**PROBLEM**
The reply to the records below should contain exactly the lines from the line with "T-654, status: To do -> Done" through the line with "WOO-1171, priority: Minor -> Blocker", and nothing besides.

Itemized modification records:
*** Block opens ***

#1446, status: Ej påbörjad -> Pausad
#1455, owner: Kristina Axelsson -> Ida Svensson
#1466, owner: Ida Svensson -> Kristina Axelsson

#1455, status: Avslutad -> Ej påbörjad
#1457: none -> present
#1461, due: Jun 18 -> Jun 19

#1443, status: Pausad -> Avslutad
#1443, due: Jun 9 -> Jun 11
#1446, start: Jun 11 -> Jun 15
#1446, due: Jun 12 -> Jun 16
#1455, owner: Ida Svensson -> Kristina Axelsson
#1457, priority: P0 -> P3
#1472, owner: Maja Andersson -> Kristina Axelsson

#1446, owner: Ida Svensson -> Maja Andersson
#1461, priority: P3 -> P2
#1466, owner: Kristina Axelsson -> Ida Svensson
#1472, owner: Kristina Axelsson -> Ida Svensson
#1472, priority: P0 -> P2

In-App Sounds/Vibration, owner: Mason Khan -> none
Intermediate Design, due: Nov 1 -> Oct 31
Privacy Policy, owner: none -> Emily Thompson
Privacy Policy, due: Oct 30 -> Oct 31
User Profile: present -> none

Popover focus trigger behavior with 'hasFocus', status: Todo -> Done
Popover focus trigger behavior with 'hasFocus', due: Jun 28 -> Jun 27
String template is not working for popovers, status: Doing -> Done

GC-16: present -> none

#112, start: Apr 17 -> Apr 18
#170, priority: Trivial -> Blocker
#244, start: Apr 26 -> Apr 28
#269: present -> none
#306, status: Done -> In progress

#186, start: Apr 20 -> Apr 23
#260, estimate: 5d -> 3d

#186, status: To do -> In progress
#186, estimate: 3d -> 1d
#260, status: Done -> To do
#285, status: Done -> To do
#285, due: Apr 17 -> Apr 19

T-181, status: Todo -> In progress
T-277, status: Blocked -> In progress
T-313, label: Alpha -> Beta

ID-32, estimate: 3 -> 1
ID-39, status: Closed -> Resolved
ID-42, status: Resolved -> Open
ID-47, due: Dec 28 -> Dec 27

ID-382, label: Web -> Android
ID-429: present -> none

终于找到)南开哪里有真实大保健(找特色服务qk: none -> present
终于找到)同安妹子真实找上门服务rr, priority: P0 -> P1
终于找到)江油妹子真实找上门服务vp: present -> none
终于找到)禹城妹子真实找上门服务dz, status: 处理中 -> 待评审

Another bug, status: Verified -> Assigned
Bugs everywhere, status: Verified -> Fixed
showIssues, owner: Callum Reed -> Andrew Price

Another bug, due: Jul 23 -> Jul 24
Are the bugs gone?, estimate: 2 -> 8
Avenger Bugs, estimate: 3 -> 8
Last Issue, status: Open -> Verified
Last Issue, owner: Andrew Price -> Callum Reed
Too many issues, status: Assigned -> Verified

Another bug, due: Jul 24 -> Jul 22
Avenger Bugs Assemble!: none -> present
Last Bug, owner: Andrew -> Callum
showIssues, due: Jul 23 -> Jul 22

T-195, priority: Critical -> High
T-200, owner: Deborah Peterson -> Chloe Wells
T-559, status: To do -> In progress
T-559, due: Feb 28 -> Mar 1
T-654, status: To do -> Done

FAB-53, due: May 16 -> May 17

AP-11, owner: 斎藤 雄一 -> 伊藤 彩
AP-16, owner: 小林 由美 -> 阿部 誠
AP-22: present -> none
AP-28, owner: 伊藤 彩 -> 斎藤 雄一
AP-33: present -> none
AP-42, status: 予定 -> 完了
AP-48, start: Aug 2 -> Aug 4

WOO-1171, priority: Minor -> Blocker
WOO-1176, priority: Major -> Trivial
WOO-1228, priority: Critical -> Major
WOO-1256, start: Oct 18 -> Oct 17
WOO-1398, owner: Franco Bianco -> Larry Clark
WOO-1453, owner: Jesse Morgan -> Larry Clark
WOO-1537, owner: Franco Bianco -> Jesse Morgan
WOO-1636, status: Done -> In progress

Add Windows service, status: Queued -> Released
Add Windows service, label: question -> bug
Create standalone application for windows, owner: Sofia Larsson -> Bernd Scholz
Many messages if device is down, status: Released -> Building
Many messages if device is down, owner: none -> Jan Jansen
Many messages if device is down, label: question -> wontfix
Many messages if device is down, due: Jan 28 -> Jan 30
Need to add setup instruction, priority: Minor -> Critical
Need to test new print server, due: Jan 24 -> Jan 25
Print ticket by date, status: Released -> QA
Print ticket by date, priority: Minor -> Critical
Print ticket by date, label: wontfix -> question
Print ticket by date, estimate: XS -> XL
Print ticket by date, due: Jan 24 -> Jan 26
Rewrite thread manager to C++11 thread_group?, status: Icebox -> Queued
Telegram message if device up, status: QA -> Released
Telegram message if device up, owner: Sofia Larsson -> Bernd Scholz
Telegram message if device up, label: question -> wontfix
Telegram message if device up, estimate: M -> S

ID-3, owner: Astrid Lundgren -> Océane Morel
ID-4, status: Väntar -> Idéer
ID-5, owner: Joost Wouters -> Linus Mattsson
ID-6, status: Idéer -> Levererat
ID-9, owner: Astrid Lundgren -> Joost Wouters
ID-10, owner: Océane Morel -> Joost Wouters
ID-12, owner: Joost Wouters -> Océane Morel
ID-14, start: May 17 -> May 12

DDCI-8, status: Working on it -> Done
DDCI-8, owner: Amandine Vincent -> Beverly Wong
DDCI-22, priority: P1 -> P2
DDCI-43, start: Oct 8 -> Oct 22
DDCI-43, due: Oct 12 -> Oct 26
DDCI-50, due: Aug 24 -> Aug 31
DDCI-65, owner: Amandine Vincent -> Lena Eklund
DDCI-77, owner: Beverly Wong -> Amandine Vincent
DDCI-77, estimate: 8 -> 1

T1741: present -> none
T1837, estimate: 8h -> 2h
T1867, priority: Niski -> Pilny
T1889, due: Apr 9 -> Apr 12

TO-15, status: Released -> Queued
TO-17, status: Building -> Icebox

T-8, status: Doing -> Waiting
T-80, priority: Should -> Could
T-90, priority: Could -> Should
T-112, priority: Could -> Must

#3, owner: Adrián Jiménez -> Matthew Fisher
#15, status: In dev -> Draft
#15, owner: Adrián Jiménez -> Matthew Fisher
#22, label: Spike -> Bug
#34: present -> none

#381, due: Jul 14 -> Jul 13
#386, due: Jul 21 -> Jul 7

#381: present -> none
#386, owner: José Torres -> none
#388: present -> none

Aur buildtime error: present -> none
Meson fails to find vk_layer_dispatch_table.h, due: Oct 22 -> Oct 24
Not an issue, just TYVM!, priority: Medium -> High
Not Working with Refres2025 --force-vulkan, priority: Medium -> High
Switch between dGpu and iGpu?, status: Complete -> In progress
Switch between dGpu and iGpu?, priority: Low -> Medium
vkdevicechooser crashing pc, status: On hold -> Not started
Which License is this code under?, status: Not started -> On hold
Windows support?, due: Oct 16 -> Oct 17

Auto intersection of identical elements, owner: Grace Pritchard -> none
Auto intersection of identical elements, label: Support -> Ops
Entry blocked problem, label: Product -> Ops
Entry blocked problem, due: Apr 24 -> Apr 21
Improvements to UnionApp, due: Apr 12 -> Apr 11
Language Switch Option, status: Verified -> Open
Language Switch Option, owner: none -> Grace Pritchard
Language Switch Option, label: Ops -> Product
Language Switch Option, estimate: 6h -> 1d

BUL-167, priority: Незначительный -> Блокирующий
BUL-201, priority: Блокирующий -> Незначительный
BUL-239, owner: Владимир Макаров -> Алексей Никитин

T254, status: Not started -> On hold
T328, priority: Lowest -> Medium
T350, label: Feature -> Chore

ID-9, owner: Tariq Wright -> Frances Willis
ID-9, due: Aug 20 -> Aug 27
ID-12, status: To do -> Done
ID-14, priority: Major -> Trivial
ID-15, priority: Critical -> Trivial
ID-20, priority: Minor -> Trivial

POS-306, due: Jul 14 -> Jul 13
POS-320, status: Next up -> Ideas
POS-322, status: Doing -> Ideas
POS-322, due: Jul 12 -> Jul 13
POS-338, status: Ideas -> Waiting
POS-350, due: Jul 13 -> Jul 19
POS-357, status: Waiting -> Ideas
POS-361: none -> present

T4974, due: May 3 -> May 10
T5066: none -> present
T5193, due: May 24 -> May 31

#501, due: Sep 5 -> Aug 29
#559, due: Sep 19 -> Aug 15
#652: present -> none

*** Block closes ***

**RESPONSE BELOW**
T-654, status: To do -> Done

FAB-53, due: May 16 -> May 17

AP-11, owner: 斎藤 雄一 -> 伊藤 彩
AP-16, owner: 小林 由美 -> 阿部 誠
AP-22: present -> none
AP-28, owner: 伊藤 彩 -> 斎藤 雄一
AP-33: present -> none
AP-42, status: 予定 -> 完了
AP-48, start: Aug 2 -> Aug 4

WOO-1171, priority: Minor -> Blocker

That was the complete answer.